Une des deux entrées non surveillées à l'est du camp. A gauche sur le cliché ci-dessous, la construction d'un mur le long de la route.

Ci-après, vue globale du camp de la route qui relie Thessalonique à Poligorou. Ce campement de 1200 places est, comme ses homologues, fort éloigné des premiers commerces puisque le village de Vasilika est à 4,5 km, le village de Nea Redestos à 4,8 km et la ville de Thessalonique à 20 km. C'est un des camps les plus éloignés de la capitale régionale, ce qui fait que les réfugiés y sont très esseulés.

Si vivre sous une tente dans un hall d'usine ne peut en aucun cas être une situation satisfaisante (les réfugiés y sont depuis la mi-juin 2016), le camp de Vasilika est un de ceux qui fait le plus miséreux, froid et triste, d'autant que la hauteur sous plafond y est assez basse, en tout cas plus basse que les camps de Softex ou Oreokastro. Seule différence (notable) avec les autres campements, c'est qu'une structure d'aide installée à l'origine sur l'aire de service EKO pour aider le camp sauvage du même nom, dénommée EKO Project, s'est récréée à 350 mètres de l'usine, dans une ferme, et propose diverses activités (repas à midi durant la semaine, espace pour les mamans, librairie et activités spécifiques tel un arbre de Noël et des cadeaux pour tous le 25 décembre).
Si les bâtiments sont lugubres, le camp bénéficie cependant de diverses installations complémentaires : structures de type Algeco ou tentes pour abriter des activités scolaires ou culturelles par exemple (il semble que l'administration grecque veuille en faire une solution pérenne quoiqu'il n'y ait toujours que 8 douches !). La région étant assez froide et les installations sanitaires (lavabos) étant à l'extérieur, elles sont inutilisables du fait du froid actuel (tout y est gelé le 7 janvier 2017 et donc totalement inutilisable). Lors de la prise de vue ci-dessous, le 24 décembre 2016, il faisait -6°. A l'opposé, le toit constitués de plaques de métal s'est avéré une catastrophe durant l'été 2016, le camp se transformant en véritable étuve.
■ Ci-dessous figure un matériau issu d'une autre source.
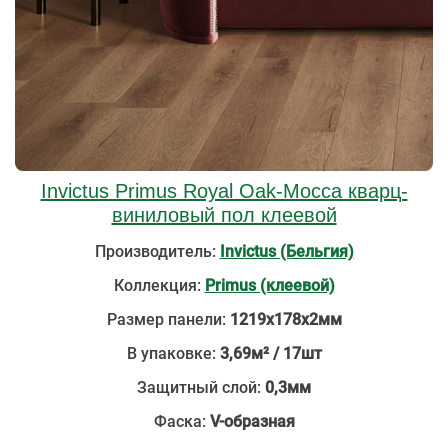
Invictus Primus Royal Oak-Mocca кварц-
виниловый пол клеевой
Производитель:
Invictus (Бельгия)
Коллекция:
Primus (клеевой)
Размер панели:
1219х178х2мм
В упаковке:
3,69м² / 17шт
Защитный слой:
0,3мм
Фаска:
V-образная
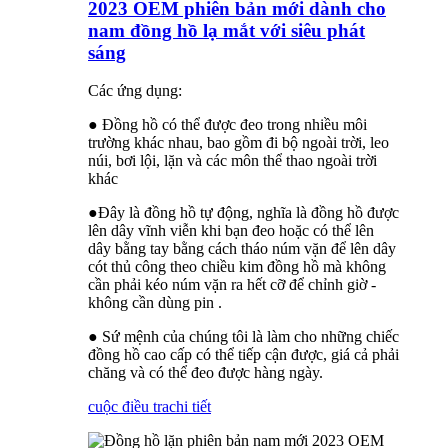
2023 OEM phiên bản mới dành cho
nam đồng hồ lạ mắt với siêu phát
sáng
Các ứng dụng:
● Đồng hồ có thể được đeo trong nhiều môi
trường khác nhau, bao gồm đi bộ ngoài trời, leo
núi, bơi lội, lặn và các môn thể thao ngoài trời
khác
●Đây là đồng hồ tự động, nghĩa là đồng hồ được
lên dây vĩnh viễn khi bạn đeo hoặc có thể lên
dây bằng tay bằng cách tháo núm vặn để lên dây
cót thủ công theo chiều kim đồng hồ mà không
cần phải kéo núm vặn ra hết cỡ để chỉnh giờ -
không cần dùng pin .
● Sứ mệnh của chúng tôi là làm cho những chiếc
đồng hồ cao cấp có thể tiếp cận được, giá cả phải
chăng và có thể đeo được hàng ngày.
cuộc điều tra
chi tiết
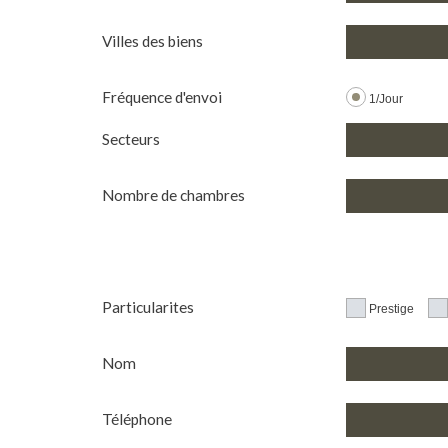
Villes des biens
Fréquence d'envoi
1/Jour
Secteurs
Nombre de chambres
Particularites
Prestige
Nom
Téléphone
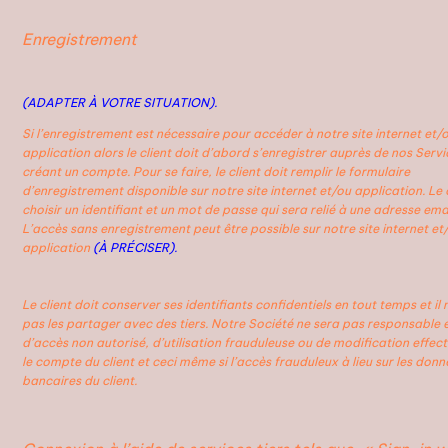
Enregistrement
(ADAPTER À VOTRE SITUATION).
Si l’enregistrement est nécessaire pour accéder à notre site internet et/
application alors le client doit d’abord s’enregistrer auprès de nos Servi
créant un compte. Pour se faire, le client doit remplir le formulaire
d’enregistrement disponible sur notre site internet et/ou application. Le c
choisir un identifiant et un mot de passe qui sera relié à une adresse emai
L’accès sans enregistrement peut être possible sur notre site internet et
application
(À PRÉCISER).
Le client doit conserver ses identifiants confidentiels en tout temps et il 
pas les partager avec des tiers. Notre Société ne sera pas responsable 
d’accès non autorisé, d’utilisation frauduleuse ou de modification effec
le compte du client et ceci même si l’accès frauduleux à lieu sur les donn
bancaires du client.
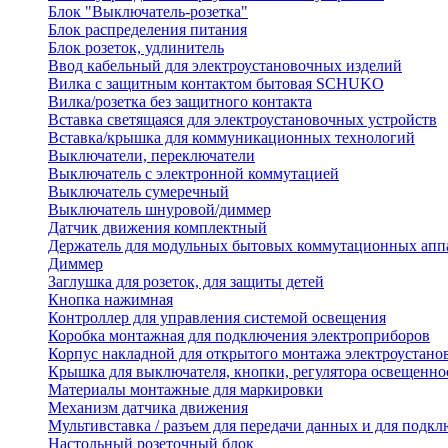
Блок "Выключатель-розетка"
Блок распределения питания
Блок розеток, удлинитель
Ввод кабельный для электроустановочных изделий
Вилка с защитным контактом бытовая SCHUKO
Вилка/розетка без защитного контакта
Вставка светящаяся для электроустановочных устройств
Вставка/крышка для коммуникационных технологий
Выключатели, переключатели
Выключатель с электронной коммутацией
Выключатель сумеречный
Выключатель шнуровой/диммер
Датчик движения комплектный
Держатель для модульных бытовых коммутационных апп
Диммер
Заглушка для розеток, для защиты детей
Кнопка нажимная
Контроллер для управления системой освещения
Коробка монтажная для подключения электроприборов
Корпус накладной для открытого монтажа электроустано
Крышка для выключателя, кнопки, регулятора освещенно
Материалы монтажные для маркировки
Механизм датчика движения
Мультивставка / разъем для передачи данных и для подкл
Настольный розеточный блок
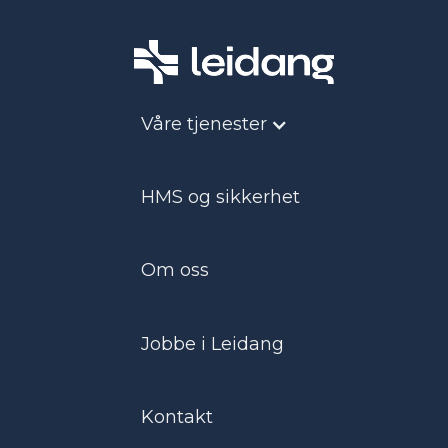
Våre tjenester
HMS og sikkerhet
Våre tjenes
Om oss
Vedlikehold
og service
Jobbe i Leidang
Kontakt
Le camp comptait officiellement 1250 réfugiés (dont 55% d'enfant) le 1 novembre 2016 (pour 1500 places potentielles ou 630 tentes). Au 23 décembre, ils ne sont plus que 400 (les réfugiés sont installés dans des hôtels ou des appartements), le 7 janvier ils ne sont plus que 160 mais si le camp est vidé, ce n'est pas pour le fermer mais à priori pour y placer les réfugiés des îles (où ils sont près de 20.000 pour 8.000 places).
Plusieurs réfugiés m'ont parlé de rats (mais je n'ai rien constaté de tel ou vu de clichés le prouvant). Dans ce camp comme dans les autres visités à la même période, à chacun de mes passages, j'ai pu constater des coupures électriques, qu'elles soient générales (tout un hall par exemple) ou locales (du fait d'un chauffage d'appoint qui "tire" trop sur la ligne dévolue à la tente). Les deux seules ONG présentes (c'est-à-dire acceptées par les autorités grecques) sont les italiennes Firdaus (en réalité dans le Tessin suisse, à côté de Côme) et MAM Beyond borders (qui font vraiment leur possible pour aider les réfugiés).